I have read your comments and they are so very helpful. I am going to have to take my life back one step at a time. Therapy is step one.
I too want to be free KatyDid.
Katydids,
It was a couple of years for me also, i just didnt want to skeer her to bad because I remember I wanted the pain to stop instantly. I was so sick of myself thinking of him constantly. I was ready to have a lobotomy…
But the recovery did end up being more about me and my life. But i didnt want to surrender to the fact i was damaged and easy prey, I wanted to put all the blame on him. Yeah he slimed me for sure, but he was also the catylist for change.
Moon, just…………………………………………..wow.
I thought that I really had it together. I was fine with me. If I got married great but if I didnt great. Now, I realize just how lonely I must have been. I dont know. I have always been a loner.
Love, we all have our core-issues that were exploited. Once the grieving was pretty much simmered down, I began doing the “hard work” of “acceptance.” Acceptance only meant that I processed truths and facts and kept my “feelings” out of pivotal aspect of recovery. I am not obligated OR mandated to “like” the truths and facts – I do NOT “like” them, one iota! But, my “feelings” were never based upon “facts.” They were only based upon false perceptions and a very vlawed system of beliefs.

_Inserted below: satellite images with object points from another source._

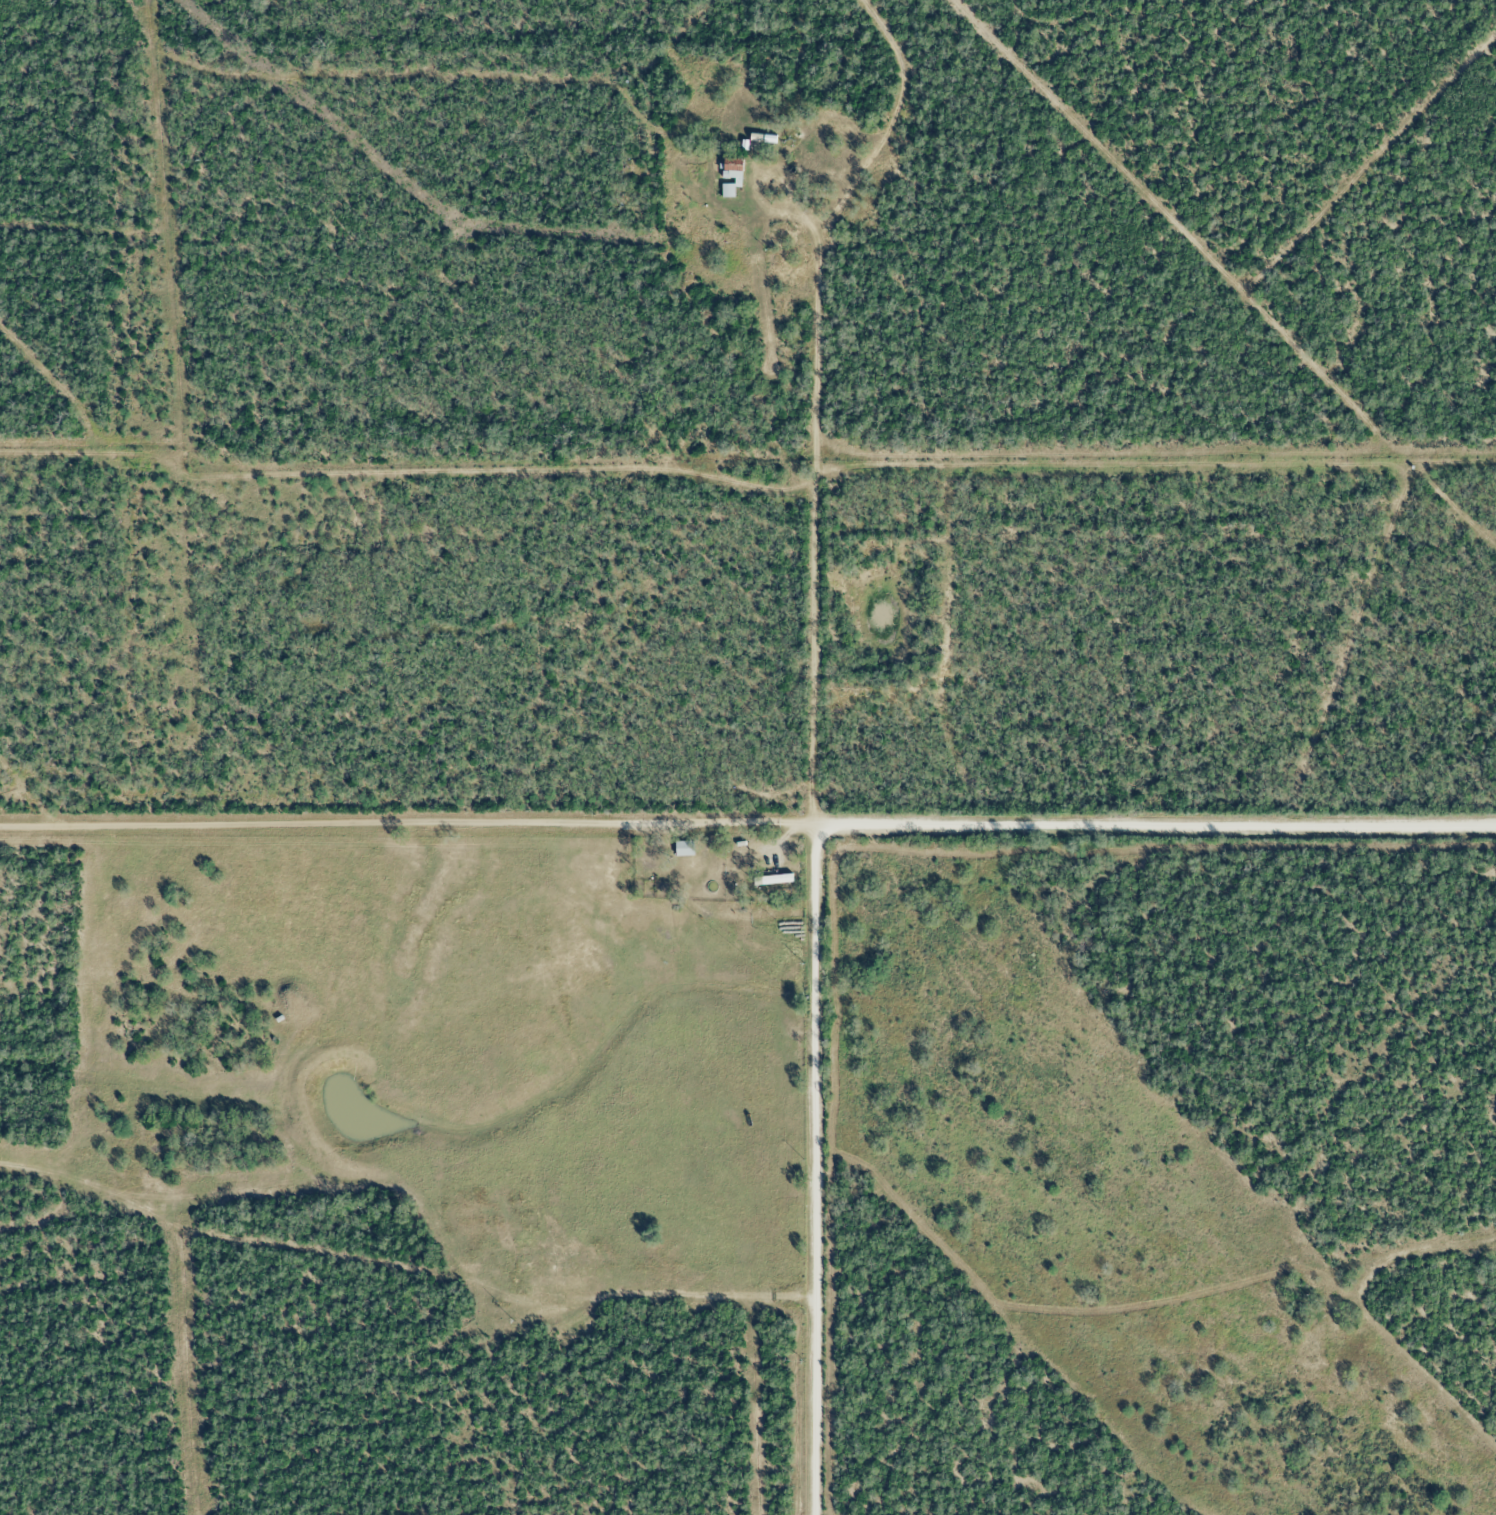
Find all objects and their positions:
building: (760, 135)
building: (731, 171)
road: (812, 522)
road: (407, 820)
road: (1155, 823)
building: (683, 846)
building: (773, 877)
road: (814, 1169)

Be kind to yourself and take yourself down from the whipping post. Healing and recovery comes slowly, but surely. All in due time – we have our personal epiphanies when we are prepared for them.
Brightest blessings
I am liking my typos……..
I am sitting here in my room. He left and I dont know when he will be back. I am fine with that but I am also angry. He makes me sick. I am glad that I have resolved in my mine to get rid of the SOB. I pray for his next victim. She will need all the help she can get.
Your words are so comforting.. I can relate to you all. I seems that alot of these SP’s have some sort of substance abuse. Maybe it makes them feel…feel what I dont know
We know that they are emotionless, I guess for them feeling anything is goal. They are so heartless.
I wish they all have warning label on them so we could identify them before ever getting involved. A big “SP” on there forehead will do nicely.